By Chris Wolski
If you want to get an American riled up—slip the word “regulation” somewhere in a sentence. Fireworks will likely ensue. In CLP‘s July cover story, we’re examining how the proposed VALID Act regulations will affect the laboratory industry and society as a whole.
Before I level my own opinions on the issue, I want to make it clear that I’m not against regulations, and I don’t think many of the readers of this column, no matter what side of the VALID issue they come down on, are either. Regulations are just rules. We all live by them in some way every day—whether they’re personal (brush your teeth before bed), part of our collective social contract (hold the door for the person behind you), professional (calibrate an instrument prior to using) or legal (wear your seatbelt while driving)—we are governed by rules in endless ways every hour of our lives.
The best regulations are designed to make life more orderly, safer, easier—a society without regulations is a society beset by chaos and grief. But if these regulations get in the way of living, then we have a right, and I’d say a duty, to be against them.
The VALID Act regulations—which at the time of this writing are winding their way through committee—definitely fall into the latter camp.
The way labs quickly pivoted and created dozens maybe even hundreds of COVID-19 tests of all types in a matter of a few weeks and months at the beginning of pandemic should be the argument for maintaining the status quo system of laboratory-developed tests (LDTs) that have fueled innovation for decades. Certainly, there should be regulations—and we have many governing LDTs already. Have there been instances when the rules didn’t work? Of course, but on balance they have offered the framework that both protects patients and fosters innovation.
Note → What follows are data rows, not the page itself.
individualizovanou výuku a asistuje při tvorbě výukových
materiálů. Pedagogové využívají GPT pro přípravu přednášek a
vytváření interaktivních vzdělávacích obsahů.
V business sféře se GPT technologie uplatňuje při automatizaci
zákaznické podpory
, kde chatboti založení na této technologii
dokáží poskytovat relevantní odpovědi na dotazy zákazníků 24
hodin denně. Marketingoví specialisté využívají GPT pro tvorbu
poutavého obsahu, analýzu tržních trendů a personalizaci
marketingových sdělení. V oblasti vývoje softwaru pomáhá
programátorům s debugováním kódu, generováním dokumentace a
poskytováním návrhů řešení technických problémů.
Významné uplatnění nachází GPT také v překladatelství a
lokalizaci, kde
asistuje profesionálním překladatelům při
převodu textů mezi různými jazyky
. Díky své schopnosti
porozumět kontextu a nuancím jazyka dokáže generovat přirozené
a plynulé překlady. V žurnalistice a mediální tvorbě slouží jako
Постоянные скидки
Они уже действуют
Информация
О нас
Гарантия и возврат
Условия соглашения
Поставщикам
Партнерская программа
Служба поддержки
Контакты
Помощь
Here’s a hard fact we have to accept: Regulations are never perfect. They will be broken. That’s what enforcement agencies are for—perhaps a better solution is upping enforcement and the penalties for breaking the rules, instead of penalizing everyone.
Simply put, more regulations on LDTs will stifle the best and the brightest (look what’s happening in the EU already). And that will hurt patients and society as a whole.
If you oppose VALID Act regulations, now is the time to act. Contact your national representatives and respond to the clarion calls of the industry to step up and meet this challenge. The current LDT system works—don’t let it go without a fight.
Chris Wolski is chief editor of CLP.